Your husband needs to grow up. He needs to act in a way that presents a good role model for your son. Does he really think he can yell/cuss without your child modeling that behavior? Time to nip this in the butt now before he gets into real school because they won’t tolerate this kind of behavior.

Post # 8
Member
4410 posts
Honey bee
  • Wedding: September 2010

I hope this is a wake-up call for your husband. The ONLY way to get your son to stop talking like that is to stop talking like that at home. Period. Don’t allow that talk from anyone, anywhere, and he’ll get the picture. Your husband needs to get on board with this — does he realize your son could be suspended?

Post # 9
Member
42460 posts
Honey Beekeeper
  • Wedding: November 1999

Parents can’t teach what they don’t model. Your husband is deluding himself if he thinks that your son will not repeat the actions and words he sees at home, outside of the home.

Post # 10
Member
264 posts
Helper bee
  • Wedding: September 2015

bride21:  At this age, kids are sponges! Your husband should speak with the teacher if that will make him realize that while he can technically do and say what he wants in his house, it is all absorbed. Most sons idolize their fathers and will repeat the stuff their father’s say and do. I have had this discussion with my FI, as he plays video games a lot. I’ve basically told him that I don’t want him playing violent video games when our kids watch, he can have his own room or do it when they’re asleep. This is pretty serious and hopefully you have some luck nipping it in the butt.

Post # 12
Member
1987 posts
Buzzing bee

I can see the point of view that if the dad hears it from the school, he’ll understand they mean business. But as a teacher, I don’t necessarily think it’s the best idea for the teacher to explain anything other than the consequences of the son’s actions. It’s not our job to tell people how to raise their children. It’s the mother’s job to get her husband on board with how to parent. As teachers and administrators, we can only enforce the rules and give consequences when they are broken. The dad needs to get his head out of his ass and realize that children that age mimic what they see like crazy. He also needs to start living each day by the mind-set that he’s a role model for his son in all that he does and that his son sees and hears everything. It’s the mom’s place to tell him that, not ours. 

Post # 13
Member
2302 posts
Buzzing bee
  • Wedding: June 2015

bride21:  your 4 year old’s idea of playtime involves shooting toy guns and killing his sister? i would say it’s time for some new toys that are constructive and positive, that don’t prioritize violence and killing people. he’s four! 

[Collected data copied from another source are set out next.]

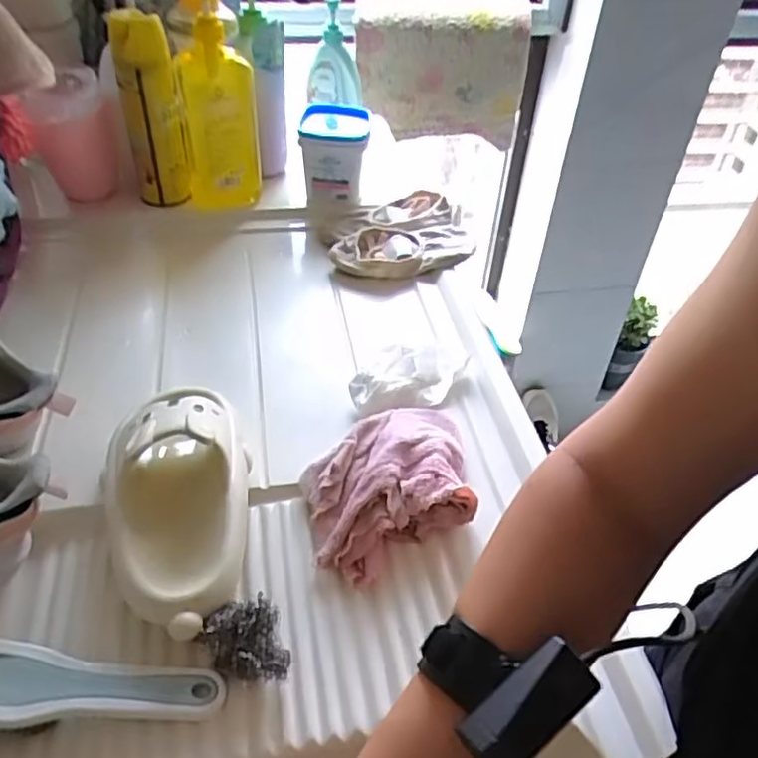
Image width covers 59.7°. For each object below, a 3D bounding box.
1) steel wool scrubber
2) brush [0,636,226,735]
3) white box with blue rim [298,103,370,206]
[{"bbox_3d":[-0.091,0.178,0.450,0.052,0.032,0.048,-8,43,-13],"label":"steel wool scrubber"},{"bbox_3d":[-0.198,0.199,0.427,0.187,0.026,0.049,11,40,-13],"label":"brush"},{"bbox_3d":[-0.057,-0.278,0.831,0.081,0.112,0.073,2,42,-2],"label":"white box with blue rim"}]

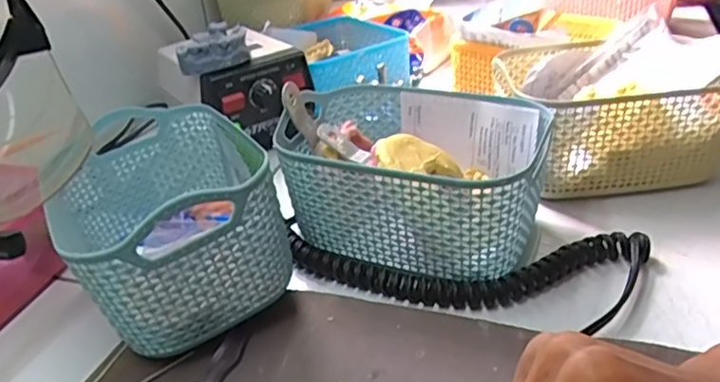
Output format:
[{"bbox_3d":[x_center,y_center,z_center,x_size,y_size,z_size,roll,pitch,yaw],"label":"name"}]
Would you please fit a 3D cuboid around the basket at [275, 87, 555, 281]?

also – why is your husband playing those types of games around your kids? shouldn’t he be doing something WITH them instead of playing violent video games and screaming? maybe you could look into some games everyone could play together, like wii etc or some family activities like board games, soccer etc. your husband should be saving those video games for when the kids aren’t around. there’s a reason they aren’t rated for 4 year olds. 

i’m sorry this is happening but it’s definitely time to make some constructive rules for your family and think about how their leisure time is going to impact them. time spent pretending to kill people isn’t time well spent in my opinion. 

Post # 14
Member
10489 posts
Sugar Beekeeper
  • Wedding: January 2011

While I agree that your DH should curb some of the words he uses while your son is around, but I also think your son needs to learn there are situational rules.  Everything that is allowed at home isn’t necessarily allowed a school.  Adults are allowed to do some thing that he is not.

Post # 15
Member
703 posts
Busy bee

bride21:  ban the video games while the kids are up as that seems the root of the problem. I don’t understand grown ups that play video game anyway how do they have the time after work and everything else?! Most of these games are for over 18’s so your kids shouldn’t be anywhere around this.